In the above %s is created as the placeholder for the first_name field value in the
WHERE clause using the Placeholder class. To create a named placeholder the procedure is:

placeholder_str = sql.SQL("SELECT {} FROM {} WHERE first_name = {}").format(
sql.SQL(",").join(map(sql.Identifier, fld_list)),
sql.Identifier("customer"),
sql.Placeholder(name='first_name')
)
print(placeholder_str.as_string(con))
select 
"customer_id","first_name","last_name","email" 
from "customer" where first_name = %(first_name)s
cur.execute(placeholder_str, {"first_name": "MARY"})

Where this leads to is a building a query string from data sourced from a Python dictionary:

new_customer_list = [
{"store_id": 1, "first_name": "ADRIAN" , "last_name": "KLAVER", 
"email": "ADRIAN.KLAVER@sakilacustomer.org", "address_id": 67},
{"store_id": 2, "first_name": "JANE" , "last_name": "DOE", 
"email": "JANE.DOE@sakilacustomer.org", "address_id": 7},
{"store_id": 1, "first_name": "WHO" , "last_name": "KNOWS", 
"email": "WHO.KNOWS@sakilacustomer.org", "address_id": 189 }
]

insert_flds = [fld_name for fld_name in new_customer_list[0].keys()]

insert_str = sql.SQL("INSERT INTO customer ({}) VALUES ({})").format(
sql.SQL(",").join(map(sql.Identifier, insert_flds)),
sql.SQL(",").join(map(sql.Placeholder, insert_flds))
)

from psycopg2.extras import execute_batch

execute_batch(cur, insert_str, new_customer_list)

I snuck in another new feature from psycopg2 2.7, execute_batch.
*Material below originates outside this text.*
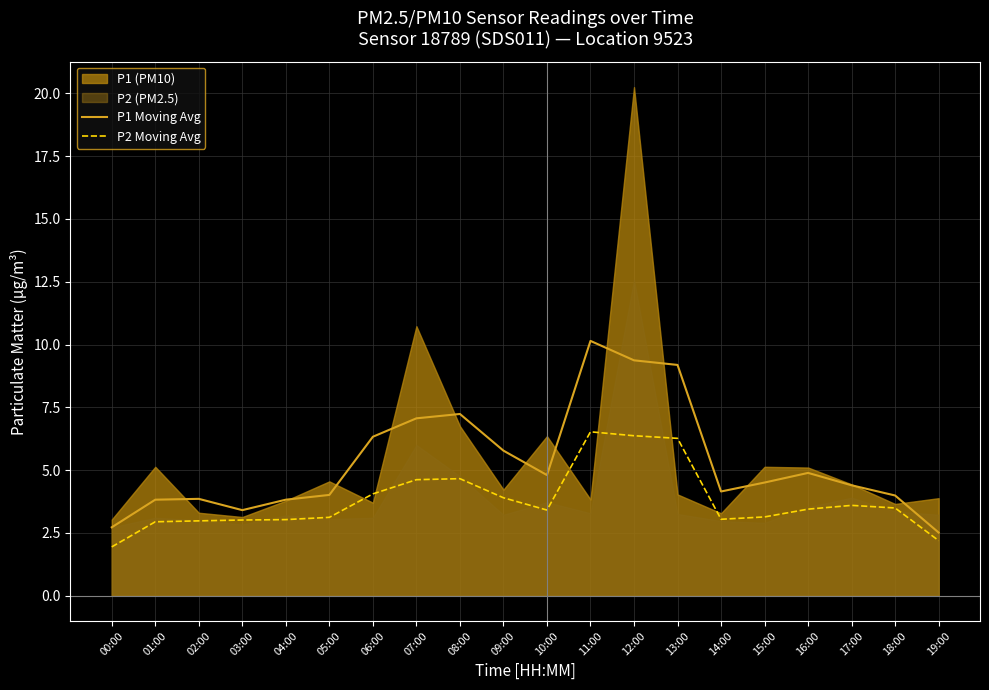

True or false: P1 Moving Avg has a value of 0.7 at 00:00.

False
This is way of batching statements for fewer round trips to the server, by default 100. For this example not really a win, but it is nice to know it is out there. For cases where I have a lot of data to transfer to a table I use psycopg2’s COPY features whenever possible. That is a subject for another day though.